Violetta, Kölner Seite,1985

Violetta, Kölner Seite,1985

La sue Pagine, annunciate nel 1985, tra altre opere, dal Monumento alla Shoah per la Stazione di Bologna, ed esposte alla Biennale veneziana del 1986, sono i primi frutti altissimi della sua prima maturità. Esse mediano la divaricazione estrema tra l’idea di bidimensionalità e la consistenza della materia, i suoi comportamenti, le movenze che la animano, le crescenze capaci di risentire l’urgere e il fluire silenzioso della terra che si dice; proclamano un rapporto dell’autore con il fare che non è controllo ma atteggiamento meditativo, lentezza determinata, sottrazione retorica senz’appelli, auscultazione feroce e amorevole del sentirsi fare; esplorano una formatività impreventiva ma, all’esito, un compimento delucidato e indispensabile.

È un fare che non esiste per dichiararsi, ma un fare che s’interroga poeticamente sul fare, che elegge la terra e la scultura a “patria elettiva” nel senso che all’espressione attribuisce Ernesto De Martino, luogo appropriato di pratiche e di assunzioni simboliche non sempre scrutabili.

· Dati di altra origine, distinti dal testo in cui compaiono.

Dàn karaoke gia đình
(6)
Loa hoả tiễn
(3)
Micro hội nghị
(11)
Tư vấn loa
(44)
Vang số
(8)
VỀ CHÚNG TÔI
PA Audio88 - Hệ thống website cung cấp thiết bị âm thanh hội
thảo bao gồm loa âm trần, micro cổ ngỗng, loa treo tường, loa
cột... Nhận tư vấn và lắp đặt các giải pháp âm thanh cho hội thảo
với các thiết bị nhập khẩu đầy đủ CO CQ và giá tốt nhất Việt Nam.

Poi viene il tempo secondo, quello in cui Violetta si pone definitivamente, a proposito di formatività, la questione del corpo e della sua intrinseca idea di naturalezza. Che è, ben ha insegnato Hans Arp, la ragione sorgiva del primitivismo scultoreo, l’identità fastosamente radiante di una cultura prealfabetica che vede e ripensa l’altro attraverso la sua consistenza fisica, e gli fa scrivere: “Non vogliamo riprodurre, vogliamo produrre. Vogliamo produrre come una pianta che produce un frutto e non riprodurre. Vogliamo produrre direttamente e non transitivamente”.

I Torsi di Violetta sono fratelli minori, nell’anima, di quelli del grande alsaziano, come, per intenderci, il Torso, 1931, il Torso preadamico, 1938, e l’Omaggio a Rodin, 1938, con cui questi traccia, insieme alla Concrezioni umane, la sua ultima straordinaria esperienza. E dire, giusto per cronaca, che a quel tempo ancora il mondo non conosceva la Venere di Hohle Fels paleolitica e il fasto ambiguo delle incisioni graffite che ne percorrono i volumi, di cui Violetta ha compreso ben in profondo la ragione.

Violetta, Torso, 2015

Violetta, Torso, 2015

Violetta ripensa un primitivo che non sia quello tribale celebrato dalle vulgate dell’avanguardia, bensì quello dei “nativi europei”, che tocca anche lo schema del volto/identità con tutto quanto ciò comporta sul piano del busto come doppio possibile del vivente, o della memoria del vivente, o dell’idea sola di vivente: e d’una bellezza straniata ma viva.

La questione della referenzialità è ridotta, qui, a risonanze formali meravigliate, inglobata nel passo di una crescita della forma che risponda solo a se stessa, al proprio fluente metamorfico esistere nello spazio, coagulandosi in un esemplare momento/pausa della propria sostanza materiale.

Scrive l’artista: “Segni grafici e fratture, solchi e tagli sono le impronte che emozione e pensiero lasciano nelle opere. In alcune le impronte diventano tracce simboliche e tendono alla ricerca della bellezza attraverso forma ed equilibrio”.

Il pensarsi fare e la memoria lunga della storia artistica – che è per lui non un patrimonio avvertito come normativo, ma un semplice repertorio di choses vues ripensate – contano molto, ma ancor più conta il momento decisivo del fare.

Conta la materia umile e potente, che è quella biblica del creare (“Come argilla nelle mani del vasaio / che la modella a suo piacimento / così gli uomini nelle mani di colui che li ha creati”: Siracide 33, 13). Conta il silenzio sospeso, assaporato, confidente dello studio, la condizione che Charles Baudelaire diceva di “méditation poétique”. Conta la concentrazione assoluta, che induce l’artista a smemorarsi, a farsi pienamente complice e paredro della terra.

E le mani sanno che l’arte è molto più semplice, ma insieme definitivamente più estrema, di un raziocinio. Per questo Violetta fa, letteralmente fa, scultura.